Para amenizar o sufoco cadenciar dos malhos, num suado rebimbar, as canções arrastadas e revigoradoras da árdua faina.
Depois, era recolhido e passado na limpadeira de manibela manual (ainda não havia malhadeiras) e, acto contínuo, seguia para a azenha para se transformar em farinha esperada pela dona da casa e pelos estômagos angustiados.
Por meados de Março ou princípio de Abril, era «o tempo da tosquia» em que as canhonas e as cordeiras despiam o capote com os tosquiadores de Cabanelas. Alguns deles, anestesiados pelo bandulho abarrotado e bem regado pela cabaça, indolentes, inábeis e insensíveis ao sofrimento dos animais que gemiam pelas posições incómodas a que eram submetidas. Revolviam-se-nos as entranhas, porque as ovelhas, para nós, faziam parte da casa e mereciam ser bem tratadas. Quando víamos algum tosquiador fazer deslizar as velozes tesouras deixavam-nos felizes.
Não muito longe aparecia «o tempo das cerejas». Vinham de Mascarenhas as primícias nos raminhos de pauzinhos! Uma magia proibitiva para muitos!
E, «prás segadas», a que sucedia «a acarreja» ou «a acarreta», uma labuta igualmente árdua e esgotante que fechava o ciclo «prás malhadas».
Fechava, não era bem assim, porque «no tempo da arranca» os batatais tinham de ser colhidos. Com a seitoura segava-se a rama e as ganchas punham-nas ao léu, vindo atrás o sacudidor e as apanhadeiras erguiam sacas de batatas que se apertavam bem pelas pontas e empoleiravam-se no carro de bois. Depois, uma chiadeira cantarolada de fartura acompanhava a carrada até à loije.
«No tempo das melancias e dos melões» só a rega do renovo e dos mimos da horta quebravam uma rotina indolente. A seguir, vinha «o tempo dos figos» que se apanhavam ao início da manhã, pela fresquinha, ou ao fim da tarde por que no pino do calor, as figueiras ficavam bravas. Enchia-se a cesta e despejava-se no cesto ou na canastra e os figos mais das pontas e das croas colhiam-se torcendo as galhas com o cambito de marmeleiro ou de lodão.
As figueiras apanhadas, carregavam-se os cestos ou canastras de fita de castanho, bem acolados, um de cada lado da albarda, como se fosse uma carga de lenha ou de ferrenha.
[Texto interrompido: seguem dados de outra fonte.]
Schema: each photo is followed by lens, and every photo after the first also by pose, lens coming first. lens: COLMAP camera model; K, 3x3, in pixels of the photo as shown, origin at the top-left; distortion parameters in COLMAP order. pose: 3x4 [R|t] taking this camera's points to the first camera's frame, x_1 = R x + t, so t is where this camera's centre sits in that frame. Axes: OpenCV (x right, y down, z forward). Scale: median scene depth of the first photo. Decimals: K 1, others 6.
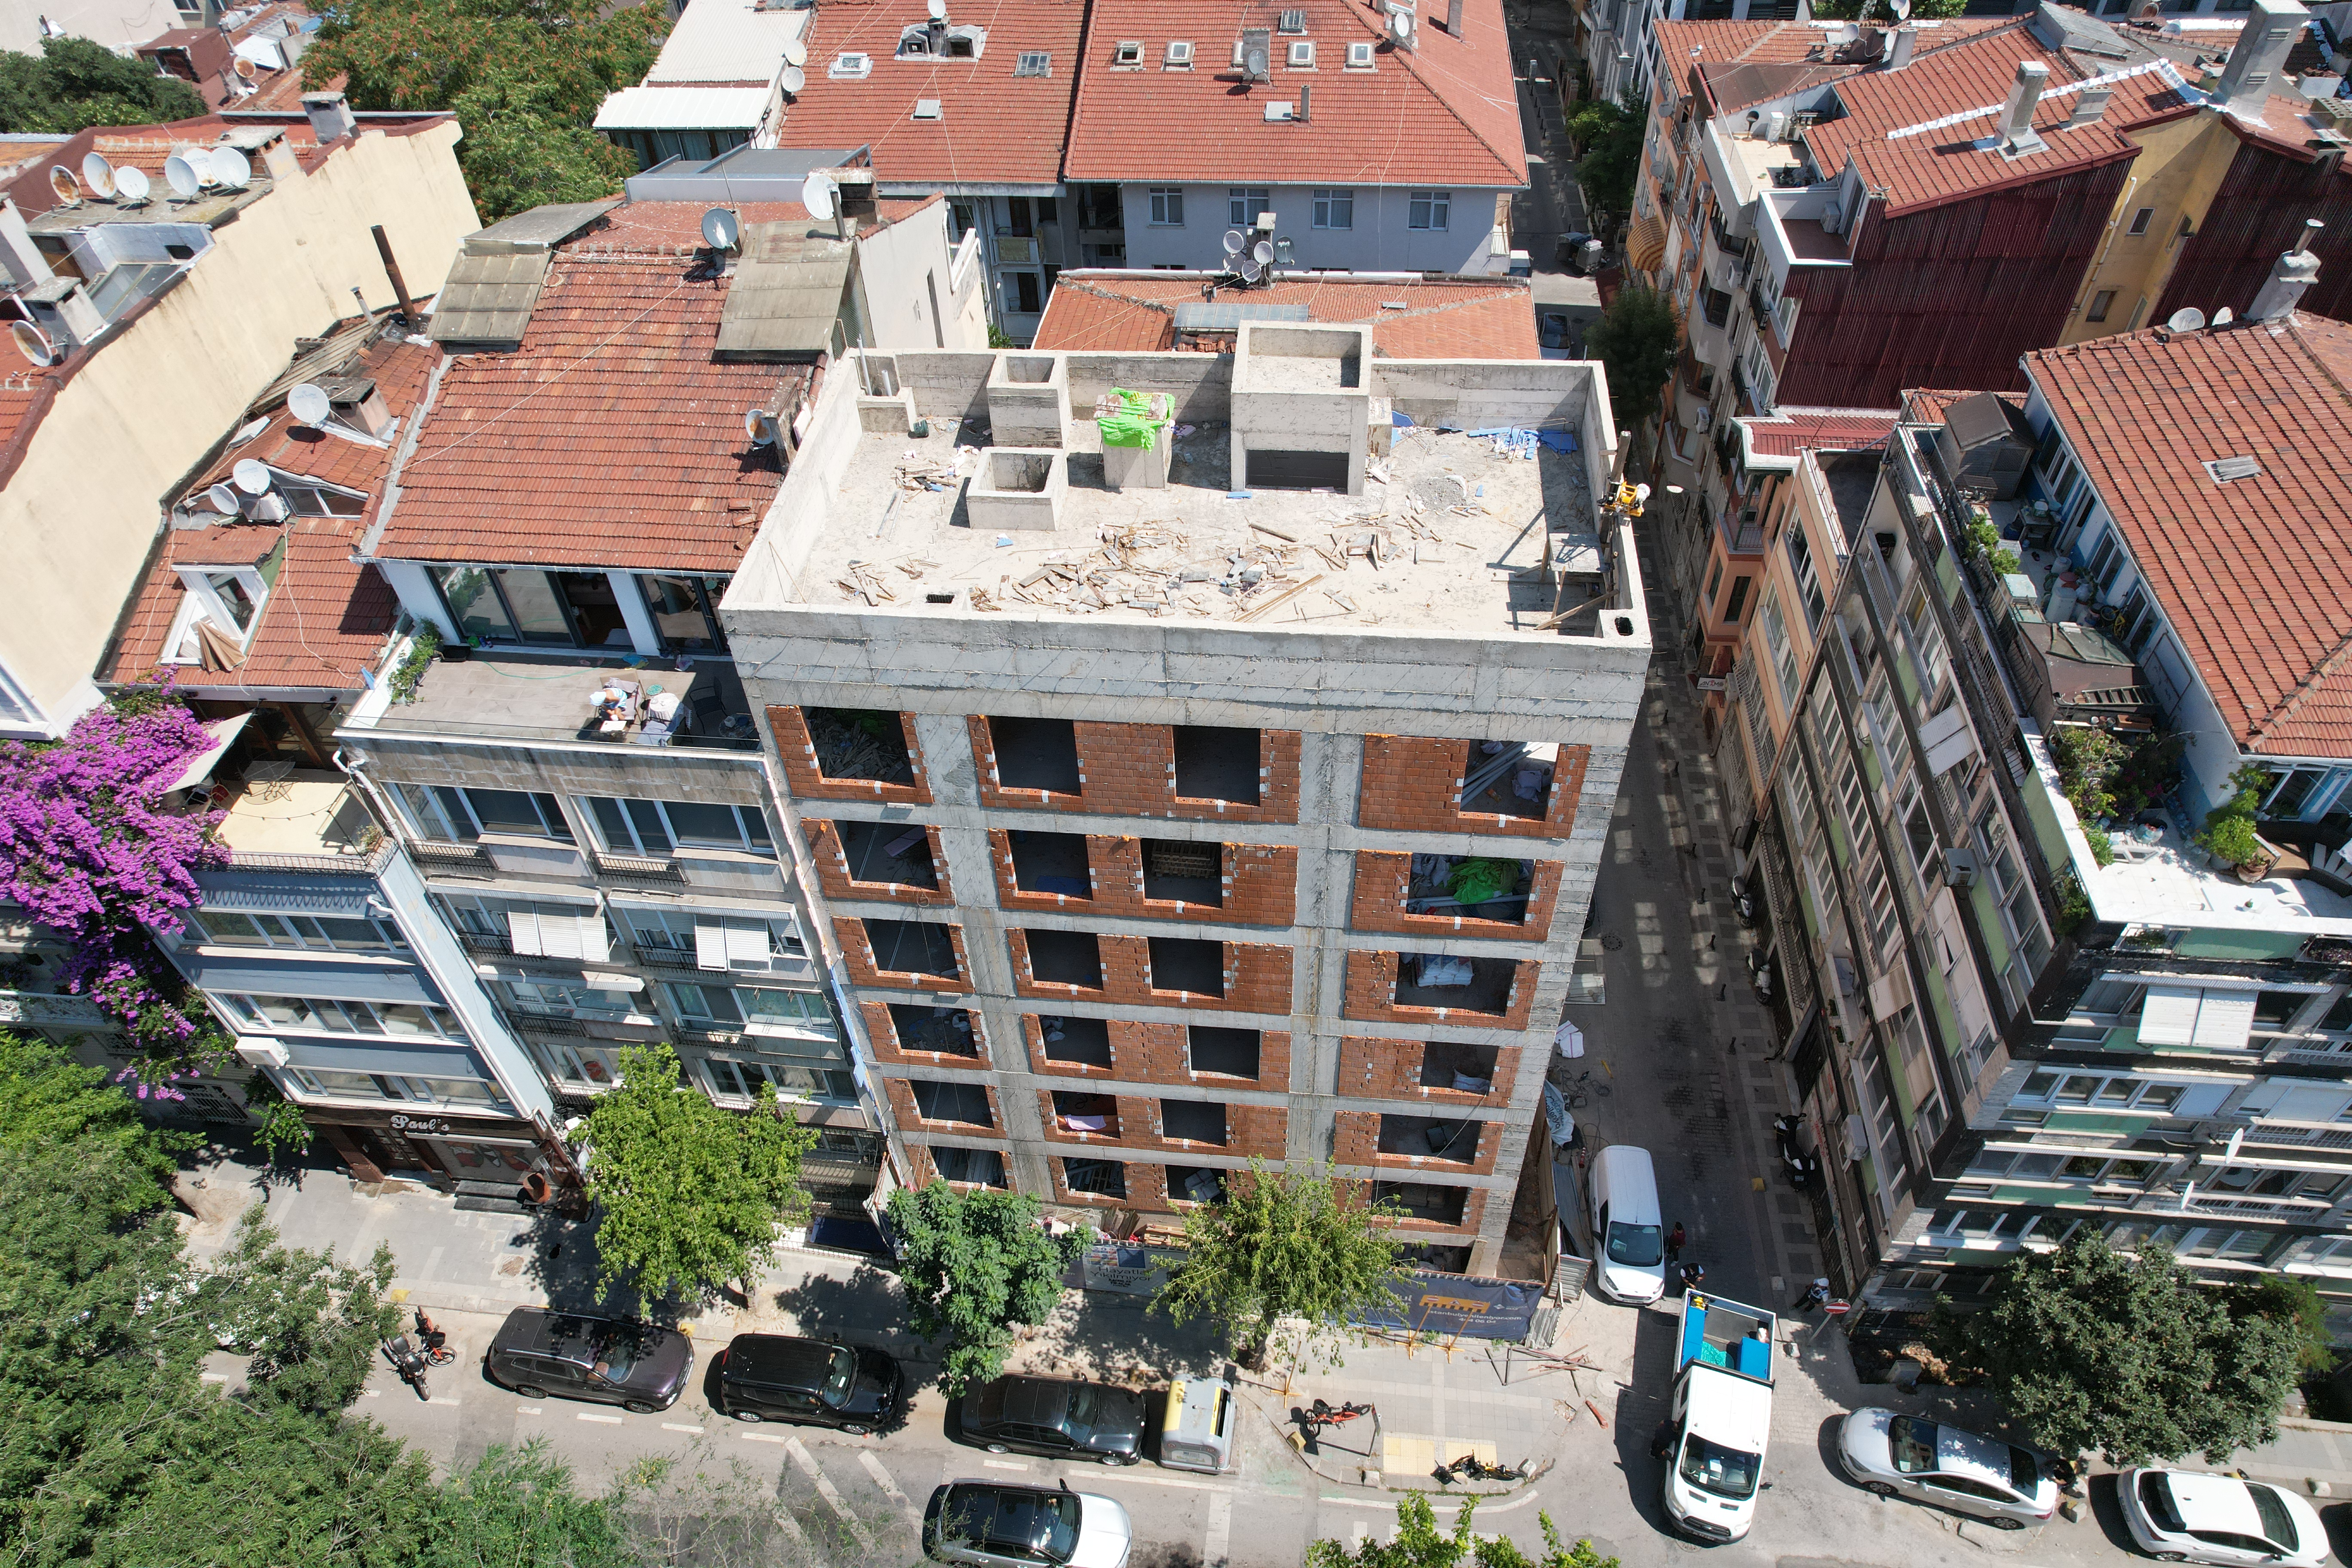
lens RADIAL K [[1515.8, 0, 1176.0], [0, 1515.8, 784.0], [0, 0, 1]] dist [-0.028273, 0.053998]
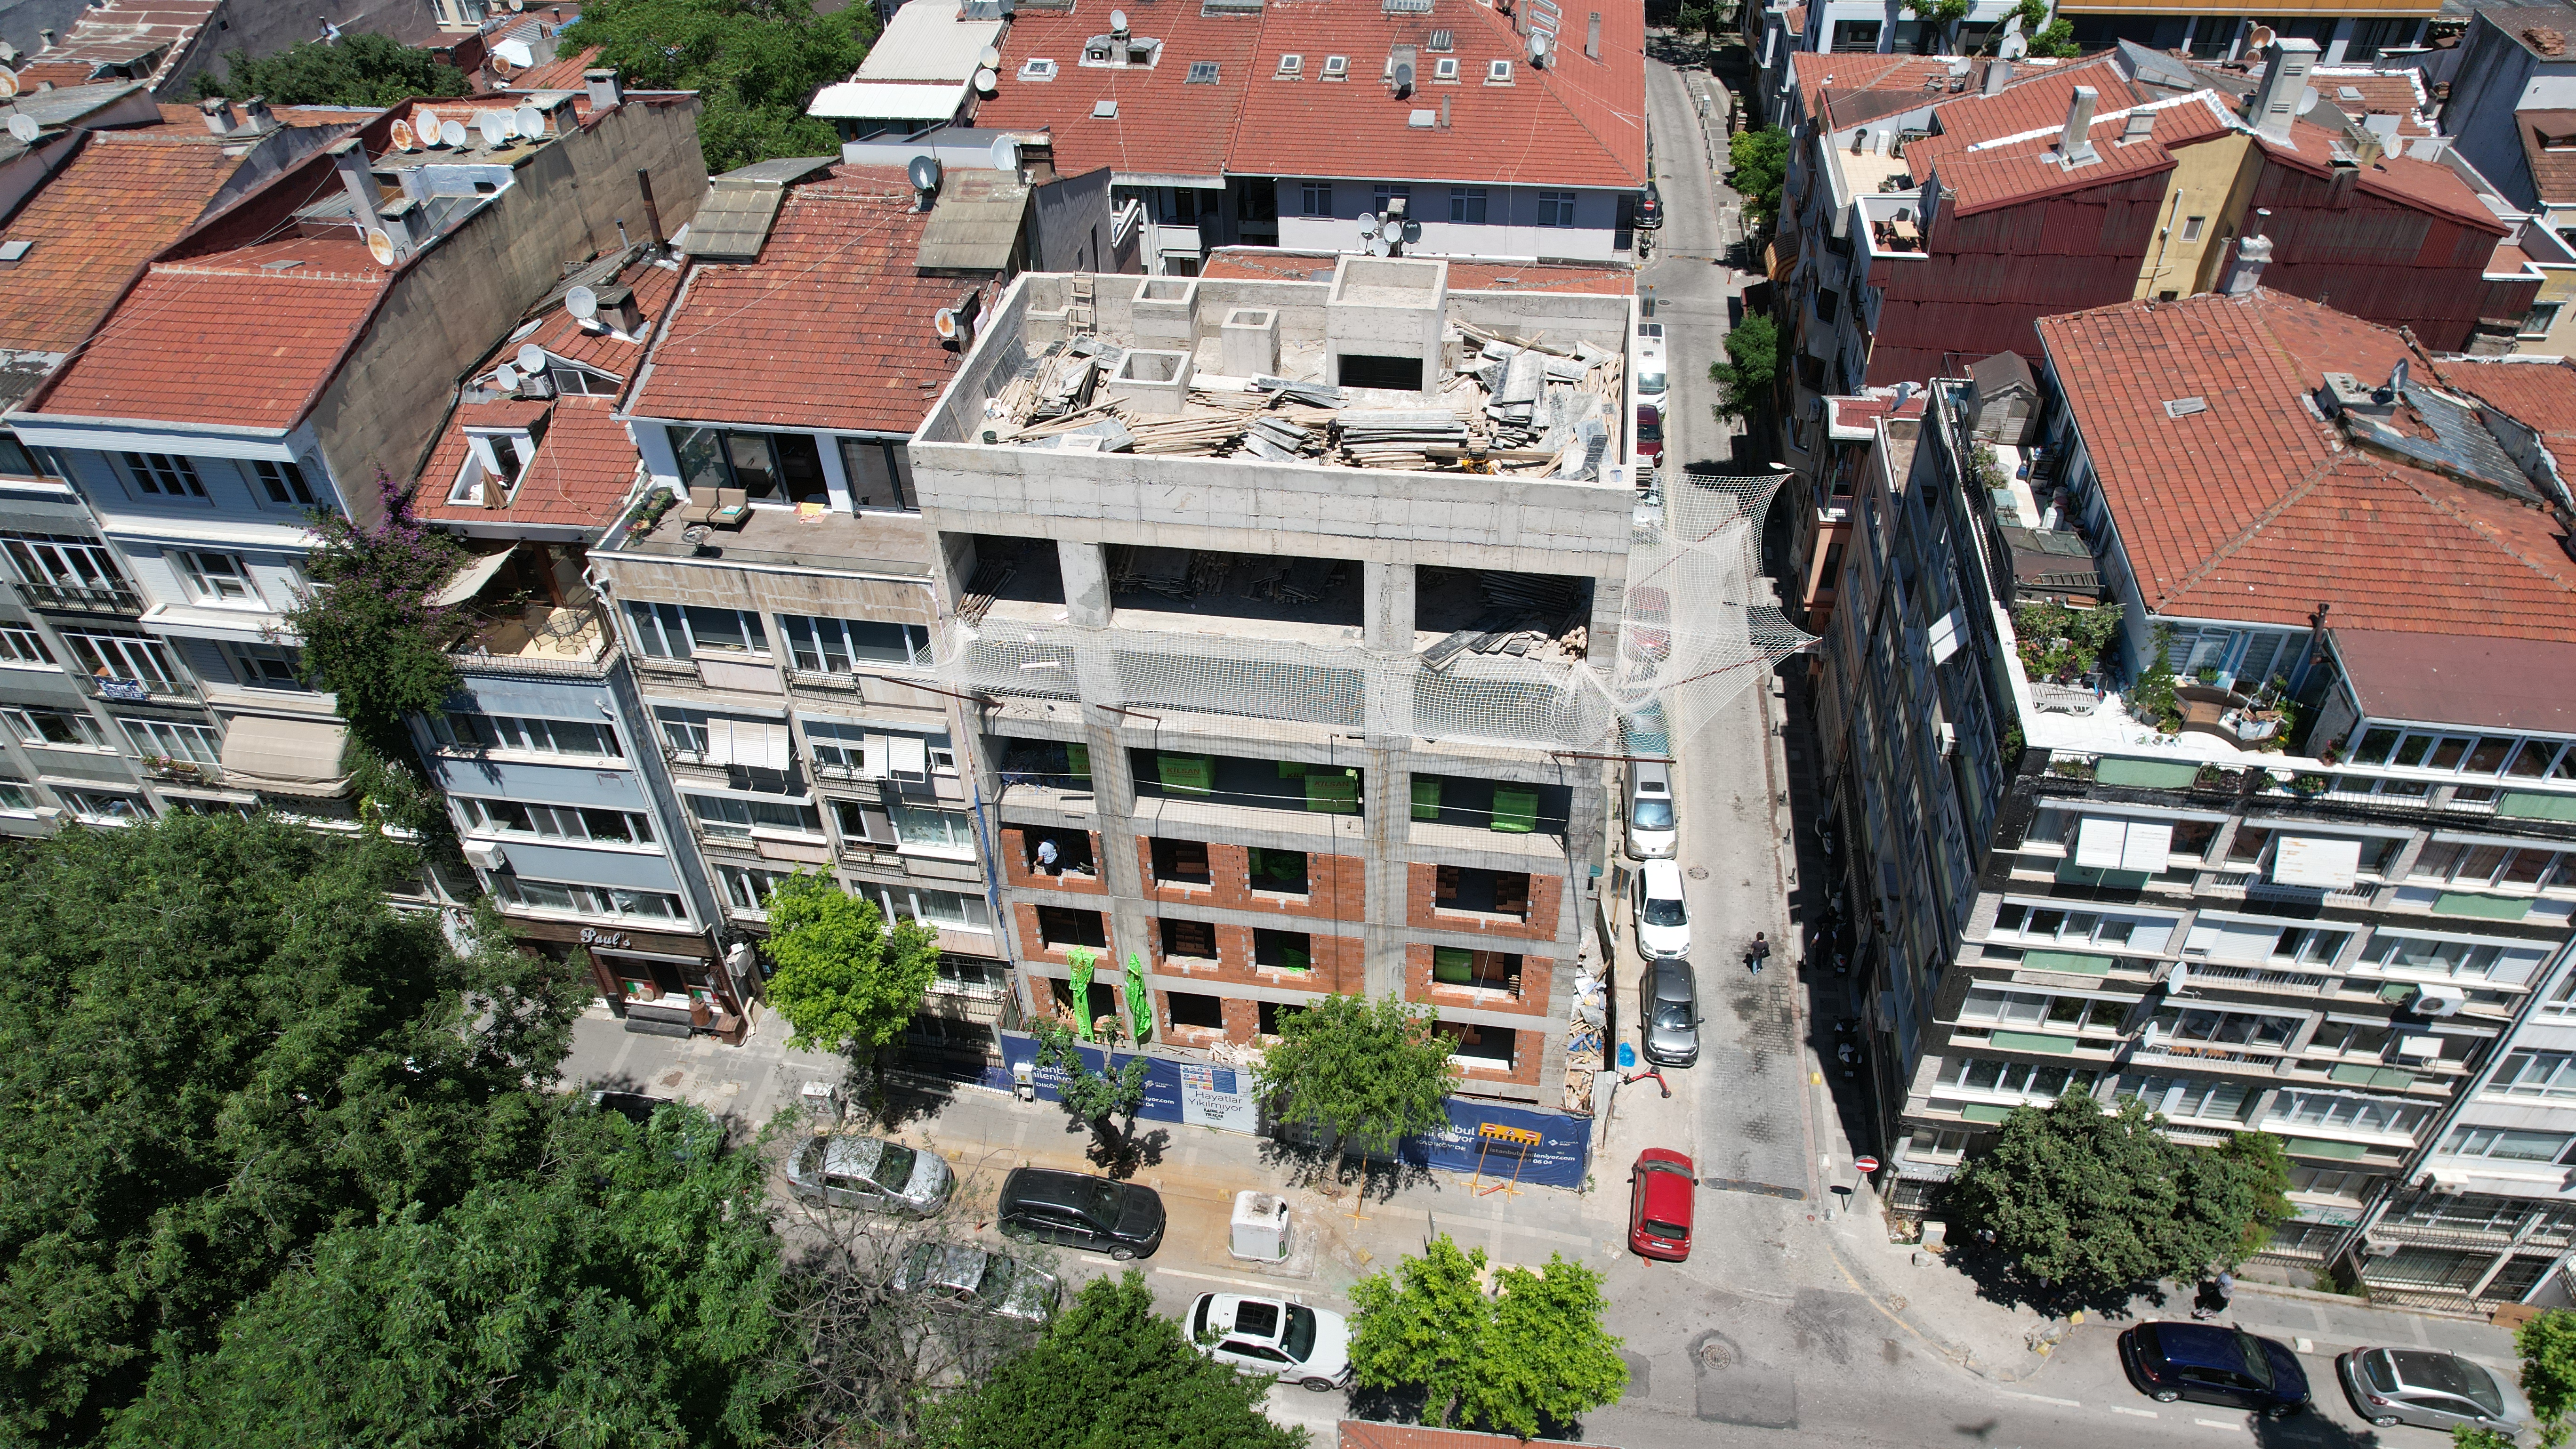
lens RADIAL K [[1693.5, 0, 1288.0], [0, 1693.5, 724.5], [0, 0, 1]] dist [0.004622, 0.001743]
pose [[0.998159, 0.041022, -0.044673, 0.066897], [-0.045257, 0.994127, -0.098307, 0.181093], [0.040378, 0.100148, 0.994153, -0.282001]]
Estendiam-se nos sequeiros de palha colmeira ou em cima de lonas para secarem e se guardarem, depois de escaldados e enfarinhados para o tempo de míngua ou de invernia que se iniciava pela sementeira e se prolongava até Maio.
Vinha no calendário, juntinho, «o tempo das uvas», e no final de Setembro preparavam-se os lagares, as dornas e as pipas «prá vindima».
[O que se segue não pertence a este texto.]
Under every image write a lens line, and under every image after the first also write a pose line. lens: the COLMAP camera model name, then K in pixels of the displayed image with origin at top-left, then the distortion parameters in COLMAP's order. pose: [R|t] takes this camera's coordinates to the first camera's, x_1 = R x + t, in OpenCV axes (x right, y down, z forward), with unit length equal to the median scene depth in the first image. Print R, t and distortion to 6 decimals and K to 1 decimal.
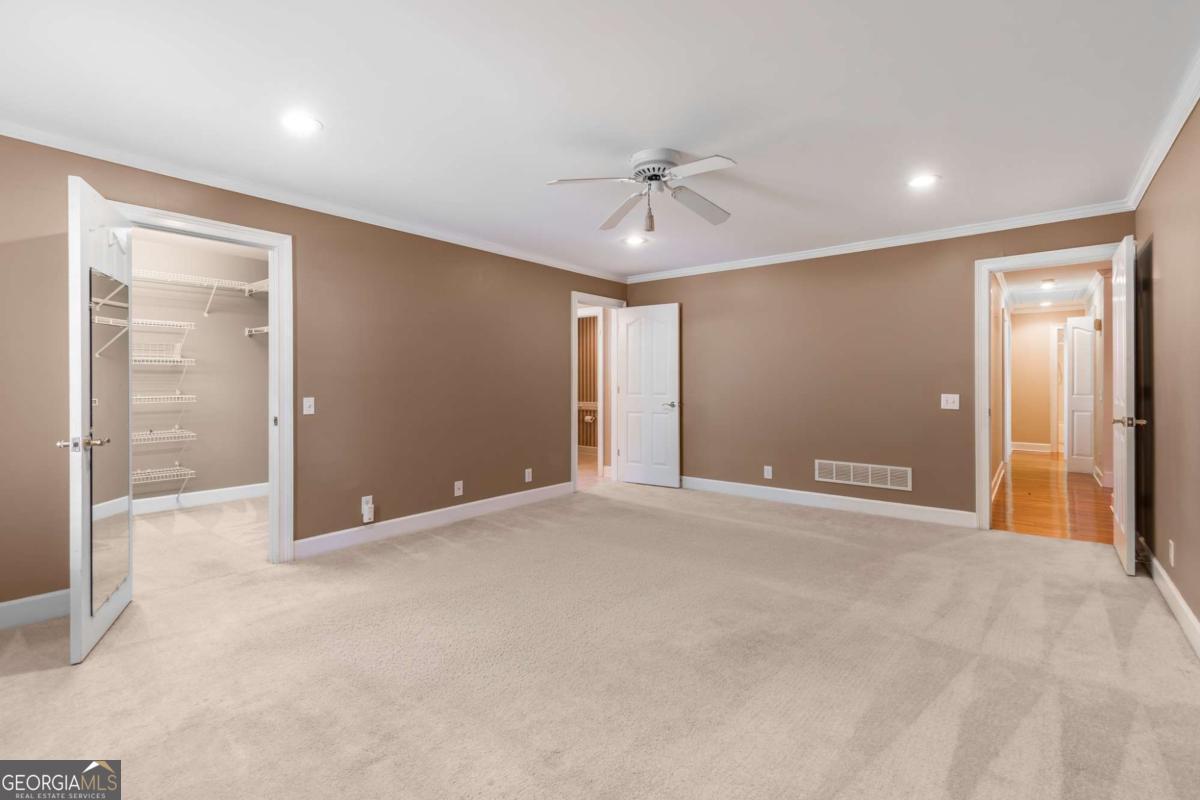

No início de Outubro, «prás sementeiras», cheirava a adubo do dezoito e o nitralusal, embelgas mais embelgas, andava tudo a sementar e a acobilhar o pão e o trigo.
«Prós Santos» pensava-se nas castanhas de Suçães que os meus tios-avós maternos nos faziam chegar uns taleigos. Vendia-se alguma cria ou um reco cebado e «pró Natal» vinha a apanha. Na feira dos 23 (25 era dia de Natal) definia-se o preço do quilo da azeitona que marcava ou não um bom ano agrícola.
Ainda havia outro tempo mais específico e mais curto, consante os mimos do campo e os animais a que se destinava.

Por: Jorge Lage
in:jornal.netbila.net

1 comentário:

  1. Um texto marcado por uma realidade entre dois mundos,o rural e o urbano.
    o tempo rural decorre a um outro ritmo, em vivências, embora duras, carregadas de simbolismos e interacções marcadas pela solidariedade, pela convivência e pela alegria do fruto colhido.
    Um outro mundo, livre das teias contemporâneas que a vida nos põe.